Bu vahim olayın Türkiye’de artan kadına ve çocuğa yönelik şiddetin acı bir göstergesi olduğunu belirten Kazım Kurt, faillerin en ağır şekilde cezalandırılmasını talep etti. Başkan Kurt, “2 yaşındaki Sıla bebeğimizin şiddet ve cinsel istismar sonucu hayatını kaybetmesi, sadece bir bireyin kaybı değil, tüm toplumun kaybıdır. Bu tür olaylar, insanlığın vicdanını yaralamaktadır. 2 yaşında bir bebeğe bile bu kadar zalimce yaklaşılabiliyorsa, bu ülkede kadına ve çocuğa yönelik şiddetle mücadelede büyük bir eksiklik olduğu çok açıktır. Bu acımasız olay sadece bir bireysel suç değil, toplumsal bir sorunun açık yansımasıdır” dedi.

“Adaletin yerini bulmasını bekliyoruz”

Sıla bebeğin ölümüne sebep olanların adalet önünde hesap vermesi gerektiğinin altını çizen Kazım Kurt, “Suçluların adalet önünde hesap vermesi elzemdir. Bu tarz olaylar karşısında hukukun en ağır yaptırımları uygulaması gerekiyor. Adaletin yerini bulması, faillerin hak ettikleri cezaları alması ülkemizde yaşanması muhtemel olan benzer vakalar için caydırıcı bir nitelik taşımaktadır. Kadınlarımızı ve çocuklarımızı şiddetten, cinsel istismar ve tacizden korumak için en sert adımlar atılmalıdır” şeklinde konuştu.

“Kadın ve çocuklar için daha güvenli bir Türkiye”

Başkan Kazım Kurt, sadece bu olay özelinde değil, Türkiye genelinde kadına ve çocuğa yönelik şiddetin önlenmesi için daha kapsamlı politikaların ve daha etkin çözümlerin hayata geçirilmesi gerektiğini vurguladı. 
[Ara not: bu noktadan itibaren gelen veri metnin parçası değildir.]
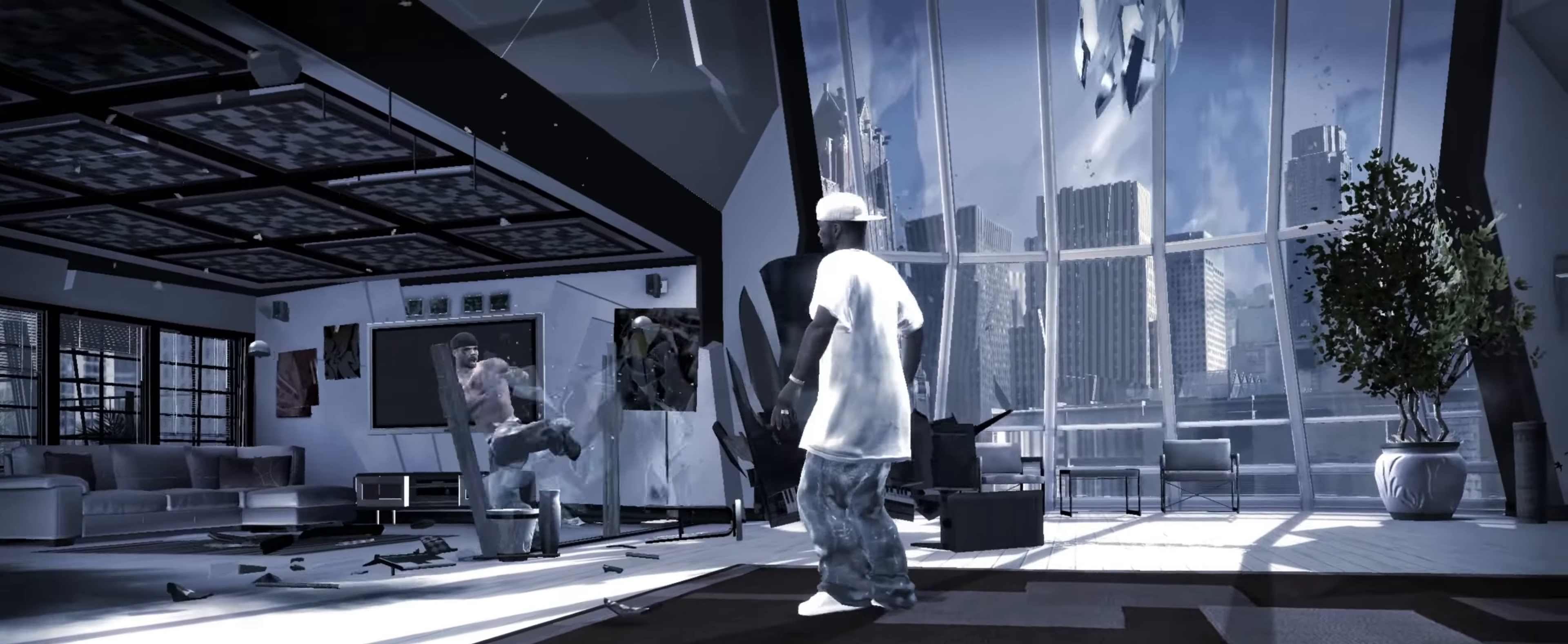
{"buttons": [], "left_stick": "up-left", "right_stick": "center", "events": []}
Odunpazarı Belediye Başkanı Kurt, açıklamasına şu sözlerle devam etti;

“Son günlerde artan kadına yönelik şiddet olayları da bizleri derinden düşündürmektedir. Şiddetin her türlüsüne karşı durmak, bu konuda mücadele etmek hepimizin ortak sorumluluğudur. Unutulmamalıdır ki, bir toplumun ilerlemesi, bireylerinin güvenliği ve refahı ile mümkündür. Ve yine unutulmamalıdır ki, kadınların ve çocukların güvenliğini sağlamak devletin temel görevlerindendir. Bu tür olayların yaşanmasına asla izin verilemez. Odunpazarı Belediyesi olarak, şiddete karşı sıfır tolerans anlayışıyla hareket ediyor, kadınlarımızın ve çocuklarımızın haklarını korumak için çalışmalarımızı sürdürüyoruz. Bu konuda yapılacak her türlü hukuki ve toplumsal girişimin destekçisi olacağımızı belirtmek isterim.” 

“Kadına ve çocuğa yönelik şiddete karşı mücadele etmeliyiz”

Ayıraca toplumsal farkındalığın artırılması gerektiğini vurgulayan Başkan Kurt, “Kadına ve çocuğa yönelik şiddetin önlenmesi için her bireyin sorumluluk alması gerekiyor. Toplumsal cinsiyet rollerinden, günlük hayatta kullandığımız dile kadar birçok alanda değişiklik yapmalı, kendimizi ifade etmek için seçtiğimiz cümlelerde cinsiyetçi şiddet içeren, şiddeti normalleştiren ve özendiren kelimelerden kaçınmalıyız. Her geçen gün yeni bir şiddet haberiyle karşılaşıyoruz. Buna son vermek için toplum olarak sesimizi yükseltmeli, kadınlarımızı ve çocuklarımızı koruma sorumluluğumuzu yerine getirmeli, kadına ve çocuğa yönelik şiddete karşı mücadele etmeliyiz” dedi.